The Union Minister of India gives away 20th National Award 2012, namely Gem of India, to the magician of hockey i.e. Major Dhyan Chand. The award was received by his son Ashok Dhyan Chand (hockey Olympian himself) on behalf of his late Hon’ble father; award was given by Journalist Association of India under the flagship of Journalists Federation of India, Sirifort Auditorium, New Delhi, India, on 22 September 2012.
India’s highest award for lifetime achievement in sports is the Dhyan Chand Award which has been awarded annually from 2002 to sporting figures who not only contribute through their performance but also contribute to the sport after their retirement. The National Stadium, Delhi was renamed Dhyan Chand National Stadium in 2002 in his honour.
He scored over 400 goals in his career, from 1926 to 1948.
Astro-turf hockey pitch, at the Indian Gymkhana Club in London has been named after Indian hockey legend Dhyan Chand.
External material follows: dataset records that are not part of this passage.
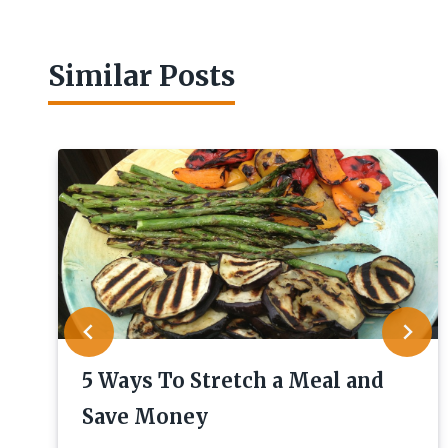
Similar Posts
5 Ways To Stretch a Meal and
Save Money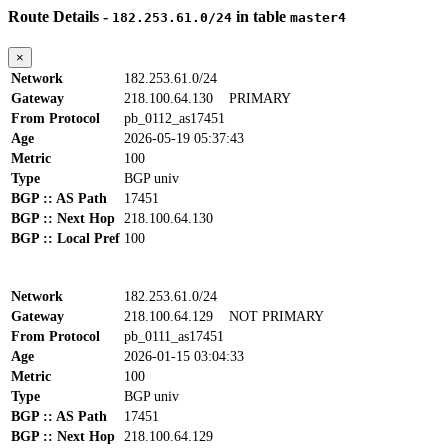
Route Details -
in table
182.253.61.0/24
master4
×
Network
182.253.61.0/24
Gateway
218.100.64.130
PRIMARY
From Protocol
pb_0112_as17451
Age
2026-05-19 05:37:43
Metric
100
Type
BGP univ
BGP :: AS Path
17451
BGP :: Next Hop
218.100.64.130
BGP :: Local Pref
100
Network
182.253.61.0/24
Gateway
218.100.64.129
NOT PRIMARY
From Protocol
pb_0111_as17451
Age
2026-01-15 03:04:33
Metric
100
Type
BGP univ
BGP :: AS Path
17451
BGP :: Next Hop
218.100.64.129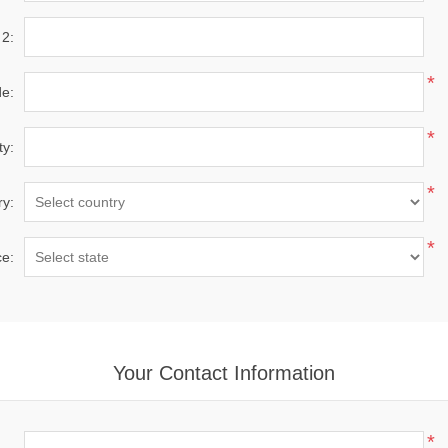
 2:
*
de:
*
ty:
*
ry:
*
ce:
Your Contact Information
*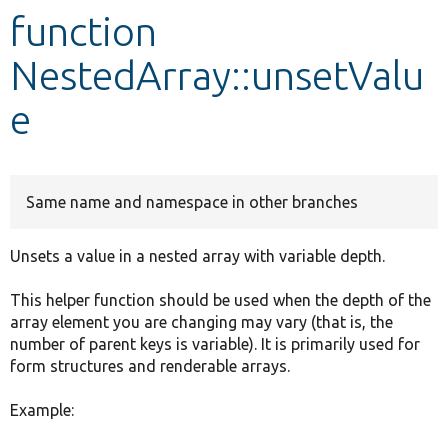
function
Develop for Drupal
NestedArray::unsetValu
e
Same name and namespace in other branches
Unsets a value in a nested array with variable depth.
This helper function should be used when the depth of the
array element you are changing may vary (that is, the
number of parent keys is variable). It is primarily used for
form structures and renderable arrays.
Example: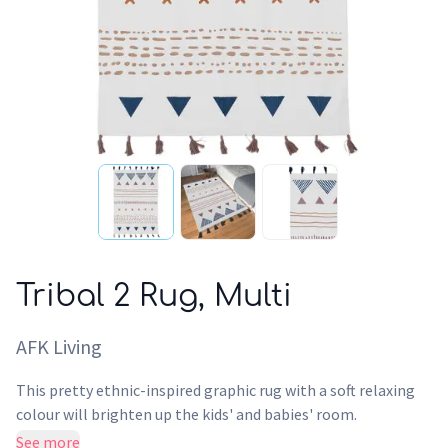
Tribal 2 Rug, Multi
AFK Living
This pretty ethnic-inspired graphic rug with a soft relaxing
colour will brighten up the kids' and babies' room.
AFKLiving's printed cotton rugs are produced in India. They
See more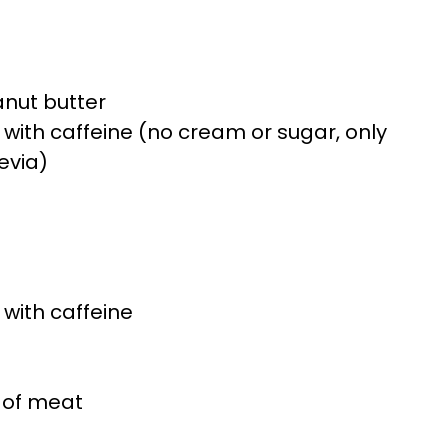
nut butter
a with caffeine (no cream or sugar, only
evia)
 with caffeine
 of meat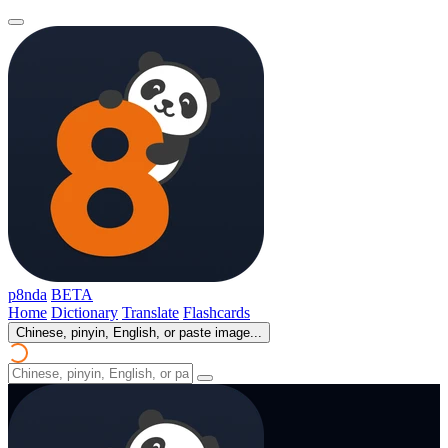
p8nda
BETA
Home
Dictionary
Translate
Flashcards
Chinese, pinyin, English, or paste image...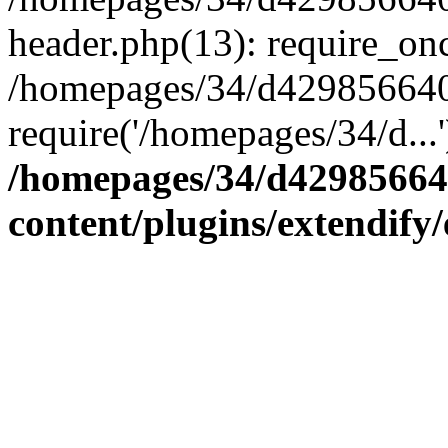
header.php(13): require_onc
/homepages/34/d4298566407
require('/homepages/34/d...
/homepages/34/d42985664
content/plugins/extendify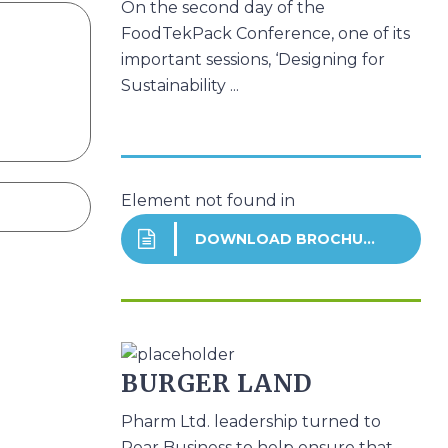
On the second day of the
FoodTekPack Conference, one of its
important sessions, ‘Designing for
Sustainability ...
Element not found in
DOWNLOAD BROCHURE
BURGER LAND
Pharm Ltd. leadership turned to
Pear Business to help ensure that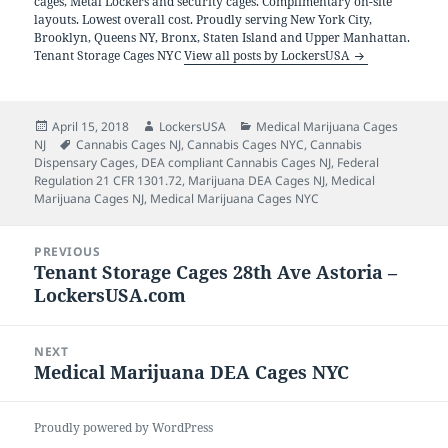
cages, Metal Lockers and security cages. Complimentary on-site
layouts. Lowest overall cost. Proudly serving New York City,
Brooklyn, Queens NY, Bronx, Staten Island and Upper Manhattan.
Tenant Storage Cages NYC
View all posts by LockersUSA
Posted
Author
Categories
April 15, 2018
LockersUSA
Medical Marijuana Cages
on
Tags
NJ
Cannabis Cages NJ
,
Cannabis Cages NYC
,
Cannabis
Dispensary Cages
,
DEA compliant Cannabis Cages NJ
,
Federal
Regulation 21 CFR 1301.72
,
Marijuana DEA Cages NJ
,
Medical
Marijuana Cages NJ
,
Medical Marijuana Cages NYC
Post
PREVIOUS
navigation
Tenant Storage Cages 28th Ave Astoria –
Previous
LockersUSA.com
post:
NEXT
Medical Marijuana DEA Cages NYC
Next
post:
Proudly powered by WordPress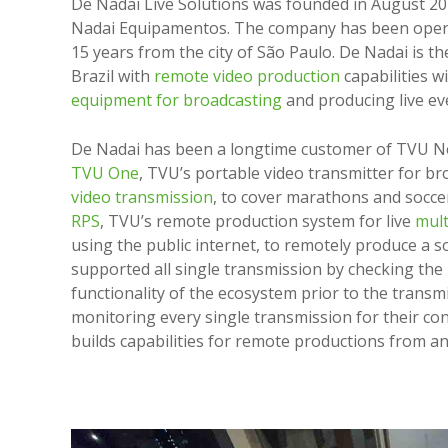
De Nadai Live Solutions was founded in August 20
Nadai Equipamentos. The company has been opera
15 years from the city of São Paulo. De Nadai is th
Brazil with
remote video production
capabilities 
equipment for broadcasting
and producing live ev
De Nadai has been a longtime customer of TVU N
TVU One
, TVU’s portable video transmitter for b
video transmission
, to cover marathons and socc
RPS
, TVU’s remote production system for live
mult
using the public internet, to remotely produce a 
supported all single transmission by checking th
functionality of the ecosystem prior to the transm
monitoring every single transmission for their c
builds capabilities for remote productions from a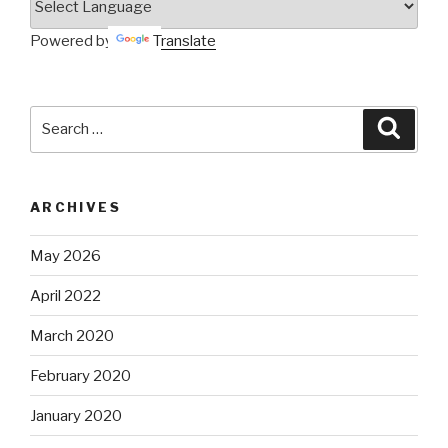
Powered by
Translate
Search
Searc
for:
ARCHIVES
May 2026
April 2022
March 2020
February 2020
January 2020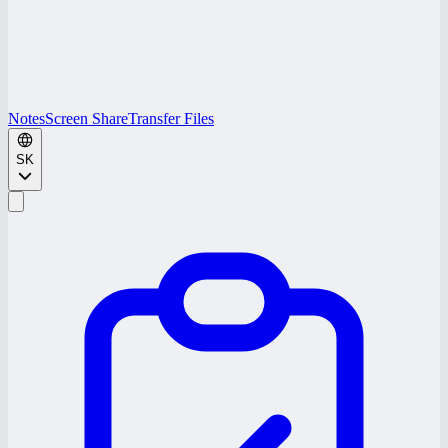
Notes
Screen Share
Transfer Files
SK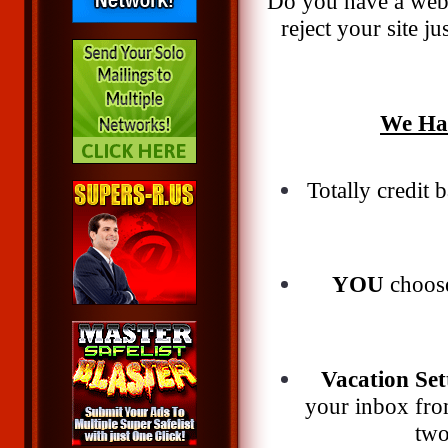
Do you have a webs
reject your site
We Hav
Totally credit
YOU
choose
Vacation Set
your inbox from
two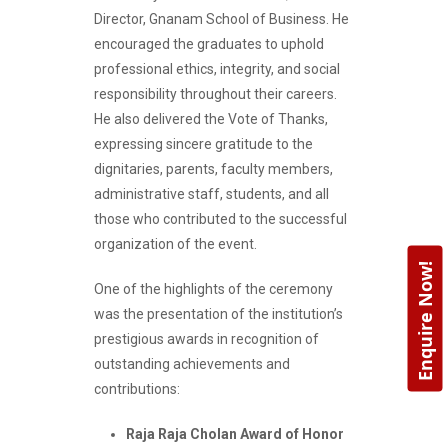
Director, Gnanam School of Business. He
encouraged the graduates to uphold
professional ethics, integrity, and social
responsibility throughout their careers.
He also delivered the Vote of Thanks,
expressing sincere gratitude to the
dignitaries, parents, faculty members,
administrative staff, students, and all
those who contributed to the successful
organization of the event.
Enquire Now!
One of the highlights of the ceremony
was the presentation of the institution’s
prestigious awards in recognition of
outstanding achievements and
contributions:
Raja Raja Cholan Award of Honor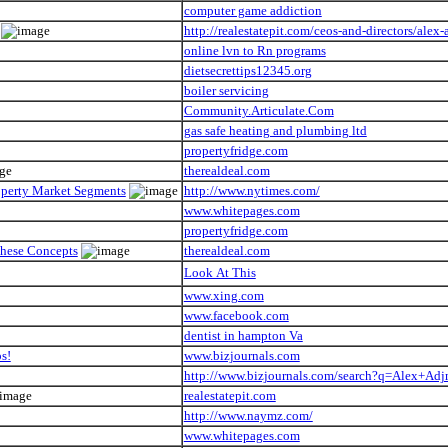
computer game addiction
http://realestatepit.com/ceos-and-directors/alex-
online lvn to Rn programs
dietsecrettips12345.org
boiler servicing
Community.Articulate.Com
gas safe heating and plumbing ltd
propertyfridge.com
therealdeal.com
roperty Market Segments
http://www.nytimes.com/
www.whitepages.com
propertyfridge.com
These Concepts
therealdeal.com
Look At This
www.xing.com
www.facebook.com
dentist in hampton Va
s!
www.bizjournals.com
http://www.bizjournals.com/search?q=Alex+Adj
realestatepit.com
http://www.naymz.com/
www.whitepages.com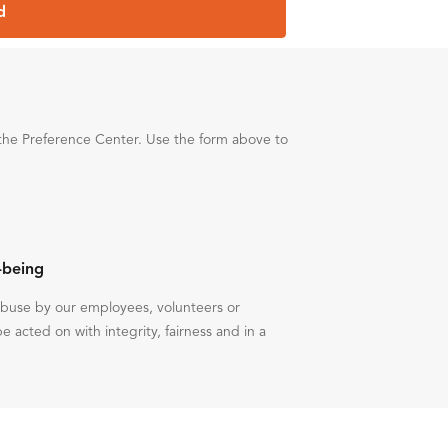
d
the Preference Center. Use the form above to
-being
 abuse by our employees, volunteers or
be acted on with integrity, fairness and in a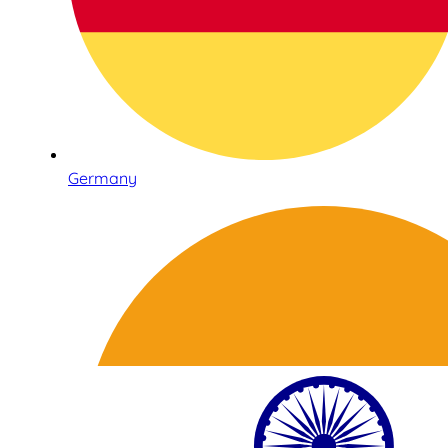
Germany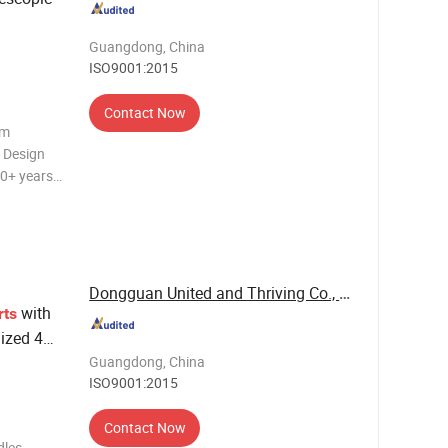
Backpack
Guangdong, China
ISO9001:2015
Contact Now
om
n Design
20+ years
O9001.
les and
Dongguan United and Thriving Co., Ltd.
with
rts
ized 4
lacement
Guangdong, China
ISO9001:2015
Contact Now
dles –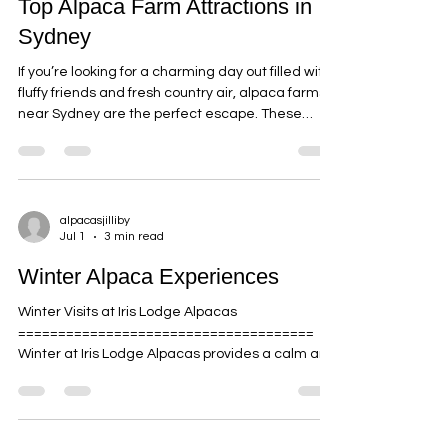
alpacasjilliby
Jul 6
5 min read
Top Alpaca Farm Attractions in
Sydney
If you’re looking for a charming day out filled with
fluffy friends and fresh country air, alpaca farms
near Sydney are the perfect escape. These
delightful creatures, with their gentle eyes and
soft fleece, have a way of melting hearts and
sparking joy. Whether you’re planning a family
outing, a romantic date, or a peaceful retreat,
visiting an alpaca farm offers a unique
alpacasjilliby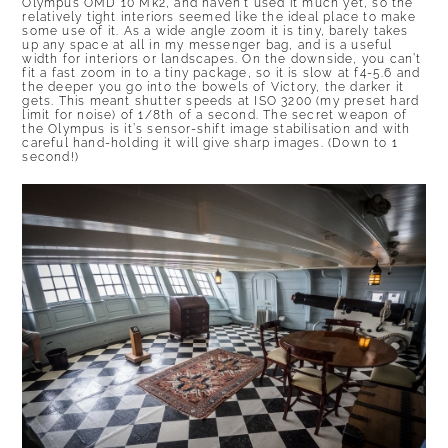
Olympus OMD 10 Mk2, and haven’t used it much yet, so the
relatively tight interiors seemed like the ideal place to make
some use of it. As a wide angle zoom it is tiny, barely takes
up any space at all in my messenger bag, and is a useful
width for interiors or landscapes. On the downside, you can’t
fit a fast zoom in to a tiny package, so it is slow at f4-5.6 and
the deeper you go into the bowels of Victory, the darker it
gets. This meant shutter speeds at ISO 3200 (my preset hard
limit for noise) of 1/8th of a second. The secret weapon of
the Olympus is it’s sensor-shift image stabilisation and with
careful hand-holding it will give sharp images. (Down to 1
second!)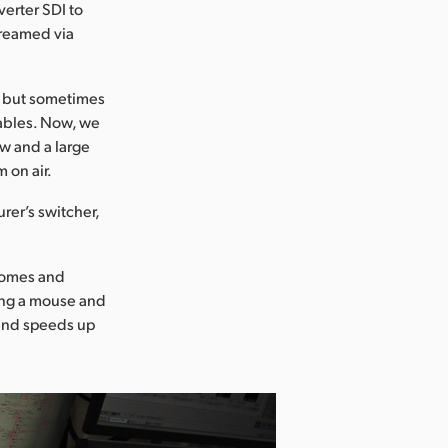
erter SDI to
treamed via
, but sometimes
cables. Now, we
w and a large
 on air.
er’s switcher,
 comes and
ing a mouse and
 and speeds up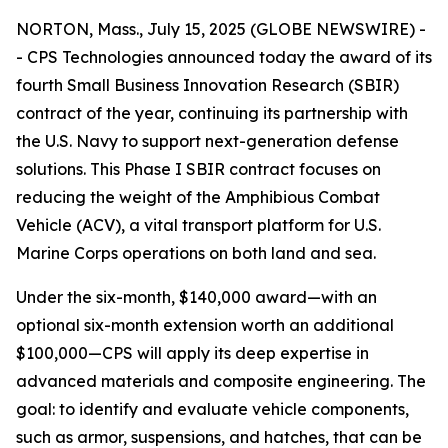
NORTON, Mass., July 15, 2025 (GLOBE NEWSWIRE) -
- CPS Technologies announced today the award of its
fourth Small Business Innovation Research (SBIR)
contract of the year, continuing its partnership with
the U.S. Navy to support next-generation defense
solutions. This Phase I SBIR contract focuses on
reducing the weight of the Amphibious Combat
Vehicle (ACV), a vital transport platform for U.S.
Marine Corps operations on both land and sea.
Under the six-month, $140,000 award—with an
optional six-month extension worth an additional
$100,000—CPS will apply its deep expertise in
advanced materials and composite engineering. The
goal: to identify and evaluate vehicle components,
such as armor, suspensions, and hatches, that can be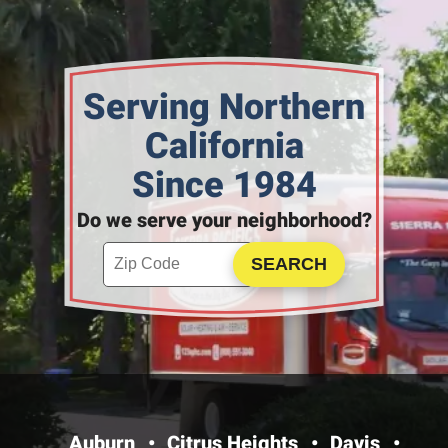
Serving Northern
California
Since 1984
Do we serve your neighborhood?
Enter your ZIP code to check service availability
Click to Search
Auburn
Citrus Heights
Davis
In 1956, at the age of 51, he retired from the army with the rank of Major. After he retired he coached for a while, and then settled in his beloved Jhansi. However,The last days of Dhyan Chand were not very happy, as he was short of money and was badly ignored by the nation. Once he went to a tournament in Ahmedabad and they turned him away not knowing who he was. He developed liver cancer, and was sent to a general ward at the AIIMS, New Delhi.